** Goal of the exercise **
In the entries below, find the line with "X2771429Y-14820476D01*", then set it down exactly along with each line after it to the end, skipping any pictures.

Data for review Start Marker

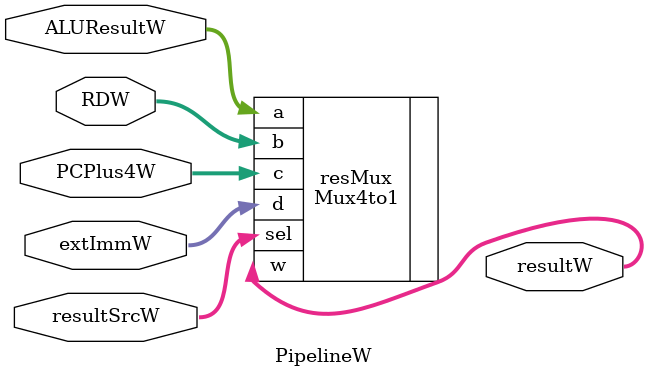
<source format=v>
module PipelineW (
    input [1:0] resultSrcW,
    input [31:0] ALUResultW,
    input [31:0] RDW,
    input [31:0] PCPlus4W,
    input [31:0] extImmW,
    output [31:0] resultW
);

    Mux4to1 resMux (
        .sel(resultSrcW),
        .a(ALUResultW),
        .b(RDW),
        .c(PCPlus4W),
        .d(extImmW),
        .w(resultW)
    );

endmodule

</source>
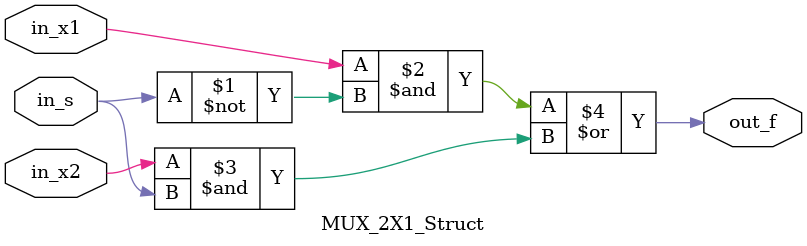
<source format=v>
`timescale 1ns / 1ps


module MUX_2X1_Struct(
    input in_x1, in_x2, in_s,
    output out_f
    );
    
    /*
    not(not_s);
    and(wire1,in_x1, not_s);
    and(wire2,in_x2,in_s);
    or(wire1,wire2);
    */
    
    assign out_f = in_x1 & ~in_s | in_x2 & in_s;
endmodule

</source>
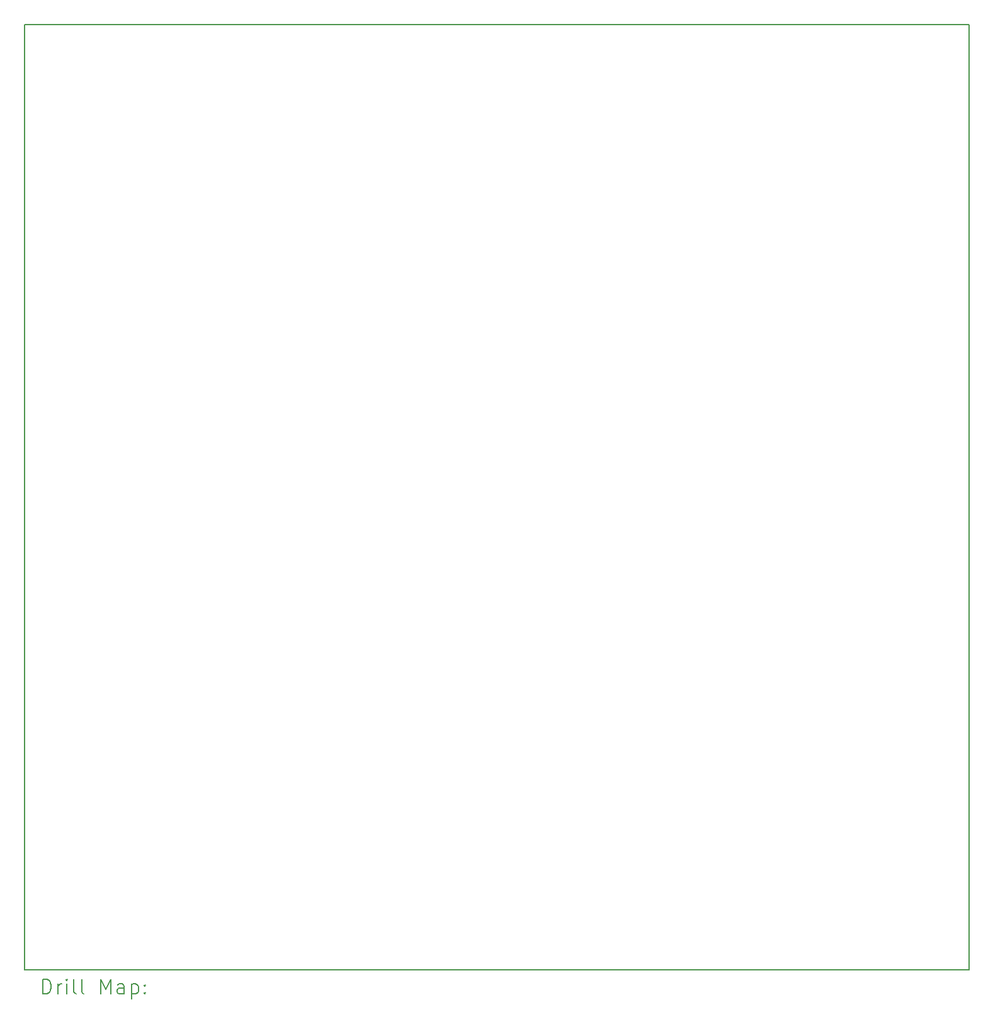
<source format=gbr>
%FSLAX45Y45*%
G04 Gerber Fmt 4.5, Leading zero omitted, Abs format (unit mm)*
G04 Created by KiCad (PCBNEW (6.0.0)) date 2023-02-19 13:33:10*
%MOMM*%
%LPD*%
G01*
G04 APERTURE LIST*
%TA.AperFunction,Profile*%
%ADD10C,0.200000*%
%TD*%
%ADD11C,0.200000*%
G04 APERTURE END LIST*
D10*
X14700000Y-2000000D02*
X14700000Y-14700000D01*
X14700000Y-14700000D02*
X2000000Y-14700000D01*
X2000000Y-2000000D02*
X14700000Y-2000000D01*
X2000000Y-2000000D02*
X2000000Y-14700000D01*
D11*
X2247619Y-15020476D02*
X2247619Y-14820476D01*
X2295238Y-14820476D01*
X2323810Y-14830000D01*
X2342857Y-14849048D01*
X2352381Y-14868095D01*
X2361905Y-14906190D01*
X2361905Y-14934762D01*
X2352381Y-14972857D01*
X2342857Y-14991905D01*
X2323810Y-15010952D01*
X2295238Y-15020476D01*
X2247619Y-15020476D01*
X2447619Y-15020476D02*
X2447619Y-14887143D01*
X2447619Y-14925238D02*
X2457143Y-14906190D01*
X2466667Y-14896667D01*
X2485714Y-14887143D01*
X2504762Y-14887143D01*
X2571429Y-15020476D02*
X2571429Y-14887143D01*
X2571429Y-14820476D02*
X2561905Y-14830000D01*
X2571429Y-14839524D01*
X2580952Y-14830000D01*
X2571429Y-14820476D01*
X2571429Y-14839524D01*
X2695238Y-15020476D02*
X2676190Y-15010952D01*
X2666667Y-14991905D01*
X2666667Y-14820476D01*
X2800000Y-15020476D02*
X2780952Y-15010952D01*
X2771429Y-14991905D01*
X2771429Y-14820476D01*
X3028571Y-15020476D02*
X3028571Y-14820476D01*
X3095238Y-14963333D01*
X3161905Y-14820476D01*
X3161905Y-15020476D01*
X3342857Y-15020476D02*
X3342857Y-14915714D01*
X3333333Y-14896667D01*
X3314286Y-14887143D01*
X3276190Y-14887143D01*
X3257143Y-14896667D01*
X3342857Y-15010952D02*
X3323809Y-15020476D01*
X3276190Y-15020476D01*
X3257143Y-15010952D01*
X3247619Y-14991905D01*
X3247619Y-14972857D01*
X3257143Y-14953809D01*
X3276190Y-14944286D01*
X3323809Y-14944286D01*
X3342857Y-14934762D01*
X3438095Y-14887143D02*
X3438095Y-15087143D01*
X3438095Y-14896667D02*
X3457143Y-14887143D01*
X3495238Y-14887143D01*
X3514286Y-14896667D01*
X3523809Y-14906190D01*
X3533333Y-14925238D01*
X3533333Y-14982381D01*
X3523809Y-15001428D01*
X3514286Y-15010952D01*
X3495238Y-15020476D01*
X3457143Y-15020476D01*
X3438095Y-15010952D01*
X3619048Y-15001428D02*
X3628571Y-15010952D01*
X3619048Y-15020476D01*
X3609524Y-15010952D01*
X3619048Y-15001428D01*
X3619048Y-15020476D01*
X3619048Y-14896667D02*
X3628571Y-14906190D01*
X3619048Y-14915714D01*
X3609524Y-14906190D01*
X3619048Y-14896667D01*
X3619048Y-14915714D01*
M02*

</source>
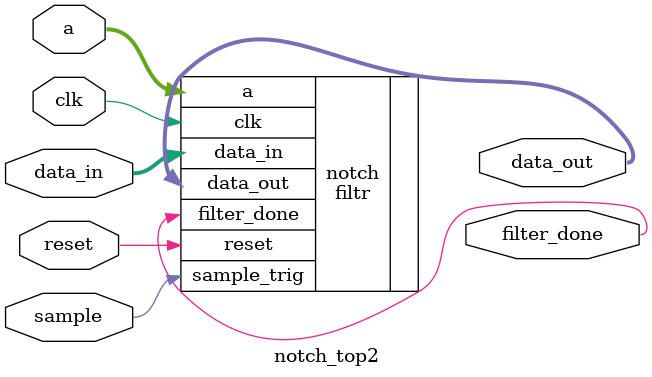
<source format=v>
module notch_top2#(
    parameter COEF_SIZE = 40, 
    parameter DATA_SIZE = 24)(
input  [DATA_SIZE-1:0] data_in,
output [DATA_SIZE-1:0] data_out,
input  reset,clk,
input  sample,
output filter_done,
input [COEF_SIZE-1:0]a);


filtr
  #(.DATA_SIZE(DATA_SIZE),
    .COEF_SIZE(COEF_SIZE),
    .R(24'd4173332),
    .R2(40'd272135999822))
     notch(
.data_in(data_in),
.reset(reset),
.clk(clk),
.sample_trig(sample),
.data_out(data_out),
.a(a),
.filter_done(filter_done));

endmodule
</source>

Data for review End Marker

** Expected output **
X2771429Y-14820476D01*
X3028571Y-15020476D02*
X3028571Y-14820476D01*
X3095238Y-14963333D01*
X3161905Y-14820476D01*
X3161905Y-15020476D01*
X3342857Y-15020476D02*
X3342857Y-14915714D01*
X3333333Y-14896667D01*
X3314286Y-14887143D01*
X3276190Y-14887143D01*
X3257143Y-14896667D01*
X3342857Y-15010952D02*
X3323809Y-15020476D01*
X3276190Y-15020476D01*
X3257143Y-15010952D01*
X3247619Y-14991905D01*
X3247619Y-14972857D01*
X3257143Y-14953809D01*
X3276190Y-14944286D01*
X3323809Y-14944286D01*
X3342857Y-14934762D01*
X3438095Y-14887143D02*
X3438095Y-15087143D01*
X3438095Y-14896667D02*
X3457143Y-14887143D01*
X3495238Y-14887143D01*
X3514286Y-14896667D01*
X3523809Y-14906190D01*
X3533333Y-14925238D01*
X3533333Y-14982381D01*
X3523809Y-15001428D01*
X3514286Y-15010952D01*
X3495238Y-15020476D01*
X3457143Y-15020476D01*
X3438095Y-15010952D01*
X3619048Y-15001428D02*
X3628571Y-15010952D01*
X3619048Y-15020476D01*
X3609524Y-15010952D01*
X3619048Y-15001428D01*
X3619048Y-15020476D01*
X3619048Y-14896667D02*
X3628571Y-14906190D01*
X3619048Y-14915714D01*
X3609524Y-14906190D01*
X3619048Y-14896667D01*
X3619048Y-14915714D01*
M02*

</source>
<source format=v>
module notch_top2#(
    parameter COEF_SIZE = 40, 
    parameter DATA_SIZE = 24)(
input  [DATA_SIZE-1:0] data_in,
output [DATA_SIZE-1:0] data_out,
input  reset,clk,
input  sample,
output filter_done,
input [COEF_SIZE-1:0]a);


filtr
  #(.DATA_SIZE(DATA_SIZE),
    .COEF_SIZE(COEF_SIZE),
    .R(24'd4173332),
    .R2(40'd272135999822))
     notch(
.data_in(data_in),
.reset(reset),
.clk(clk),
.sample_trig(sample),
.data_out(data_out),
.a(a),
.filter_done(filter_done));

endmodule
</source>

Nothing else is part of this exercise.